American philosopher (born 1968)

Sally J. Scholz (born 1968) is an American Professor of Philosophy at Villanova University and former editor of Hypatia: A Journal of Feminist Philosophy. Her research focuses on social philosophy, political philosophy, and feminist theory. Her early work involves issues of violence against women, oppression and peacemaking, and then progresses to ethics of advocacy and violence against women in conflict settings, including war rape and just war theory. Her recent research involves these issues in addition to solidarity. She has published four single-author books and edited three academic journals, among many other publications.

==Education and career==

Scholz received her Bachelor of Arts degree from University of Portland in 1989, with a double major in Philosophy and Theology and a minor in French. She received her Master of Arts in philosophy in 1991 and her Ph.D. in philosophy in 1993, both from Purdue University.

Scholz worked as a legal advocate for victims of domestic violence during her time in Indiana. She served as an assistant professor at Villanova after she received her Ph.D., and then served as a visiting scholar at Chiang Mai University and Stanford University from 1997 to 1998. She was promoted to associate professor at Villanova in 2001, becoming professor in 2006. She served as the Faculty in Residence in the Center for Peace and Justice Education from 2005 to 2010. She is currently a member of the American Philosophical Association (APA) Board as Chair of the Committee of Lectures, Publications and Research and serves as vice president of the North American Society for Social Philosophy.

==Research areas==

Scholz's research specializes in social philosophy, political philosophy, ethics and feminist theory.

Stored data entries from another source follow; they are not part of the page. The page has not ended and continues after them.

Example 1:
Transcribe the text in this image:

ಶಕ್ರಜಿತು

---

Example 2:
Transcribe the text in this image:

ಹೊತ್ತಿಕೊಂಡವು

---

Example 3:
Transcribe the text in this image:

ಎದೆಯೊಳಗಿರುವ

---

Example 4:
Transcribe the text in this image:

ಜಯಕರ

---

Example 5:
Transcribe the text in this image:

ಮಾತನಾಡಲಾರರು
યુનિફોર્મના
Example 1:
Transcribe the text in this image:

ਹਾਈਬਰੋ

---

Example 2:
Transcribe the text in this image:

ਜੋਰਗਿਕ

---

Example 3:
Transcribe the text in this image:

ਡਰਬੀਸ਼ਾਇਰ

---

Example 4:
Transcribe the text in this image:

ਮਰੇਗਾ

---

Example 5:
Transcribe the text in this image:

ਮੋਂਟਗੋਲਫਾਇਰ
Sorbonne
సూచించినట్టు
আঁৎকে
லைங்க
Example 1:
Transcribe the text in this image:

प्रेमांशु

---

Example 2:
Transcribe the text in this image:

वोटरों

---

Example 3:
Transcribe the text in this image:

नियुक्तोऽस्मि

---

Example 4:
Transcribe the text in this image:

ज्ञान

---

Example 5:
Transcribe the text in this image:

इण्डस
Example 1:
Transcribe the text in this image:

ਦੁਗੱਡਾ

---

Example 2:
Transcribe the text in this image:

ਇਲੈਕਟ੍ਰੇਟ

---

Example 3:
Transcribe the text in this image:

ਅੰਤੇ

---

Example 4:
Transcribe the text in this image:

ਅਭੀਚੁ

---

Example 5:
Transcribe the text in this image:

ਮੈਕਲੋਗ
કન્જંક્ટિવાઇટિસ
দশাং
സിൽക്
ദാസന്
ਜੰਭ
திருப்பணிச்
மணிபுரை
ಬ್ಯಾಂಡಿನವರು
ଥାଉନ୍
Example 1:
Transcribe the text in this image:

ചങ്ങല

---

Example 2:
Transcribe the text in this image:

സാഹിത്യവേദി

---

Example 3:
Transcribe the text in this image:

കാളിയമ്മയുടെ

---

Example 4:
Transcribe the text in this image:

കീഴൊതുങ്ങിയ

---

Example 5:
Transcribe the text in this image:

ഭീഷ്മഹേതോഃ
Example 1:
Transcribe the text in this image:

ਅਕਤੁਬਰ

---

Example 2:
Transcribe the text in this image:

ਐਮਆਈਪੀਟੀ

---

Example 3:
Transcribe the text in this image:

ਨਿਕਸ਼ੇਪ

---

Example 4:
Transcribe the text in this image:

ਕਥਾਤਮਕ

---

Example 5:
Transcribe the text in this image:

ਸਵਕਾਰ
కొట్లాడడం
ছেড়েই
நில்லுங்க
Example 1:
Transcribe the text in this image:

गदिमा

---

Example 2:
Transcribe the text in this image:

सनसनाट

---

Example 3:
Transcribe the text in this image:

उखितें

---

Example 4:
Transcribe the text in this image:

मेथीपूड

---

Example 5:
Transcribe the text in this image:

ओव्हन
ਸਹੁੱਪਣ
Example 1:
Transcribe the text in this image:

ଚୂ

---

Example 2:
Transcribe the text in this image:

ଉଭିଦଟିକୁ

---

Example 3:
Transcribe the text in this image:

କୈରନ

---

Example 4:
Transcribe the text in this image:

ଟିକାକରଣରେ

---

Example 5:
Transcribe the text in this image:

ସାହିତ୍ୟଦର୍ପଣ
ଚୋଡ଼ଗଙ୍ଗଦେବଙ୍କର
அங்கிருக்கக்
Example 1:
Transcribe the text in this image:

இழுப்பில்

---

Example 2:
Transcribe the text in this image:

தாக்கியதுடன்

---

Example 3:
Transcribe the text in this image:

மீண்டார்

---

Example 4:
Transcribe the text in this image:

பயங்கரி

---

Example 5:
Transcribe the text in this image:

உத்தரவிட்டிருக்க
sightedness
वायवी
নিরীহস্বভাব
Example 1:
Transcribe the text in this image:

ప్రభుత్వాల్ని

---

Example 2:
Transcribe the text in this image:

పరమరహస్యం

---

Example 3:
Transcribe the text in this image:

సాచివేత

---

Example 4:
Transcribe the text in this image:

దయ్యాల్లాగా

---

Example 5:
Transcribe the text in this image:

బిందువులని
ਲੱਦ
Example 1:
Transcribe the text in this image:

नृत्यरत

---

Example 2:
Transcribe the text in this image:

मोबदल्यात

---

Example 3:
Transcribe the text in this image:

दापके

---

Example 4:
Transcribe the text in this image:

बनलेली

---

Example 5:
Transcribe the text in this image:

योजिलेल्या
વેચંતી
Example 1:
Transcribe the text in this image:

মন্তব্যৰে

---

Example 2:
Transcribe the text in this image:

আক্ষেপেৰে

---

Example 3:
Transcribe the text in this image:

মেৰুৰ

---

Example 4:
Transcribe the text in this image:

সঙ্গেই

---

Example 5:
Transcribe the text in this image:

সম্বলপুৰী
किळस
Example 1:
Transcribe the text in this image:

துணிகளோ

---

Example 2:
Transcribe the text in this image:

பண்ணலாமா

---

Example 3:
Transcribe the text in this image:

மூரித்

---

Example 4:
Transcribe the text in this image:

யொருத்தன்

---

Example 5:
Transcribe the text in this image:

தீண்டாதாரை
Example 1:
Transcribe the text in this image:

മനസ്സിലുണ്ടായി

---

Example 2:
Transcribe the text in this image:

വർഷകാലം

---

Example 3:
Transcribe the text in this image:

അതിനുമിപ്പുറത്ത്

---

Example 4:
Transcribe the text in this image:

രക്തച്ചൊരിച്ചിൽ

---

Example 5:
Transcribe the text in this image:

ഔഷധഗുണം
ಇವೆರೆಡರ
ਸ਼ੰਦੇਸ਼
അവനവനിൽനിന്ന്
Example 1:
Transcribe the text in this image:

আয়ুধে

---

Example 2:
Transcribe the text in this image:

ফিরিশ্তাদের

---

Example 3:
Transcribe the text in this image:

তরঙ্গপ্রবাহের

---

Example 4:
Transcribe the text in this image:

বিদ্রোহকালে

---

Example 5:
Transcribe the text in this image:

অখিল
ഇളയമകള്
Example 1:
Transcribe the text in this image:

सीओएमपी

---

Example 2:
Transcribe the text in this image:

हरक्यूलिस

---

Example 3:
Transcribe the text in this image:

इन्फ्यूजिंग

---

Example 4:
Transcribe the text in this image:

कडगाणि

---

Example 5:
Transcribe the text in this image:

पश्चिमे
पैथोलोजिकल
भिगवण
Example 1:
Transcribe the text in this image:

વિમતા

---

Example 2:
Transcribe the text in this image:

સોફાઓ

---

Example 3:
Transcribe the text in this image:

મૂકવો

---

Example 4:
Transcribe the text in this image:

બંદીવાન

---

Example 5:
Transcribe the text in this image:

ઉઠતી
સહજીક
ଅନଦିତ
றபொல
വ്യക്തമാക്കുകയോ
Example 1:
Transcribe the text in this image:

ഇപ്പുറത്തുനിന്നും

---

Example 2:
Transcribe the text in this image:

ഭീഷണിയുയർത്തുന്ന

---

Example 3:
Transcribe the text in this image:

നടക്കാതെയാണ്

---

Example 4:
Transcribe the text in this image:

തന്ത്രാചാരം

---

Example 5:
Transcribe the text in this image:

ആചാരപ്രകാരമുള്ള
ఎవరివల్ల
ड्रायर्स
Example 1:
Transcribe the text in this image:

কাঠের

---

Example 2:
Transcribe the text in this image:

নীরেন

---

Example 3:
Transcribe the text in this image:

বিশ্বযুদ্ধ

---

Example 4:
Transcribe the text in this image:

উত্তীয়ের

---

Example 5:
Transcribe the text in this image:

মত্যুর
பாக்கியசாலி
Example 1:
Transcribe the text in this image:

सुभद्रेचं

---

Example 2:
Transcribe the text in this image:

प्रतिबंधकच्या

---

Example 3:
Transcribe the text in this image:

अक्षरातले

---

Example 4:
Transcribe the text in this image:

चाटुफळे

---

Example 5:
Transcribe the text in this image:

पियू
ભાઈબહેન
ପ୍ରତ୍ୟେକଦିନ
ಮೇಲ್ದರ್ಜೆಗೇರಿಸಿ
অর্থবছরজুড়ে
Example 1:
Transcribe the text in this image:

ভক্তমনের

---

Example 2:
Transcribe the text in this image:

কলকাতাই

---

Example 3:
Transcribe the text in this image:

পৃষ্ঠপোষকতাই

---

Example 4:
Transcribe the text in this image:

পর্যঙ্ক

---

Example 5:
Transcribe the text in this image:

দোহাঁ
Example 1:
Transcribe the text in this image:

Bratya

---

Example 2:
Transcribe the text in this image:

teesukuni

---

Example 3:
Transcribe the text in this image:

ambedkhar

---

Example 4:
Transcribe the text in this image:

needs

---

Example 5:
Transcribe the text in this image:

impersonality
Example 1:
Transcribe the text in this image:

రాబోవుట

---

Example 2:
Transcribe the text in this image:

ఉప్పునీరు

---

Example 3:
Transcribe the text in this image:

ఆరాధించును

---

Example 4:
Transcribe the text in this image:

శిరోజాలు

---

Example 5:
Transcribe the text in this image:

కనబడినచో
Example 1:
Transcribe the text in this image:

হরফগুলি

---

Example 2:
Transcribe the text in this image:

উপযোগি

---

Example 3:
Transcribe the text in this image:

Her work is influenced by Jean-Jacques Rousseau and Simone de Beauvoir. Her other early work involves issues of violence against women, oppression and peacemaking, with many essays focusing on war rape and just war theory. Her later work addresses these issues along with solidarity, as explored in her book Political Solidarity (2008). Her work on solidarity involves research on collective movements for social change and global and transnational feminist accounts of solidarity.

==Publications==

Scholz served as Editor of APA Newsletter on Feminism and Philosophy from 2003 to 2008 and Co-editor for the Journal for Peace and Justice Studies from 2006 to 2011. She is the former Editor of Hypatia, resigning in protest in 2017 due to the Hypatia transracialism controversy that took place under her stewardship. She has published four single-author books: On de Beauvoir (2000), On Rousseau (2001), Political Solidarity (2008) and Feminism: A Beginner's Guide (2010). She co-edited Peacemaking: Lessons from the Past, Visions for the Future (2000) with Judith Presler and The Contradictions of Freedom: Philosophical Essays on Simone de Beauvoir's Les Mandarins (2005) with Shannon M. Mussett. She has published 20 peer-reviewed journal articles, 10 anthology contributions and 20 book reviews. She also contributed articles to the Encyclopedia of Global Justice (2011), edited by Deen Chatterjee.

===Political Solidarity===
In Political Solidarity, Scholz argues for greater nuance in the meaning of solidarity and highlights three distinct types of solidarity: social solidarity, civic solidarity, and political solidarity. She finds all three types of solidarity importantly distinct, although they do have some unifying characteristics. Scholz goes to great efforts to avoid vagueness when discussing concepts, providing concrete articulations of concepts like 'injustice' and 'oppression,' rather than resorting to vague or demagogic treatments of such concepts. Scholz notes that effective political solidarity can only occur through a "genuine mutually shared commitment to a cause." Scholz argues that political solidarity is a moral relation among humans; political solidarity with non-human animals, then, is not possible but political solidarity on behalf of nonhuman animals is. Some ecofeminists have challenged her on this point, seeking to conceptualize solidarity with non-humans. Scholz has suggested that a more fruitful approach is to think of the moral relations of social solidarity with non-human animals.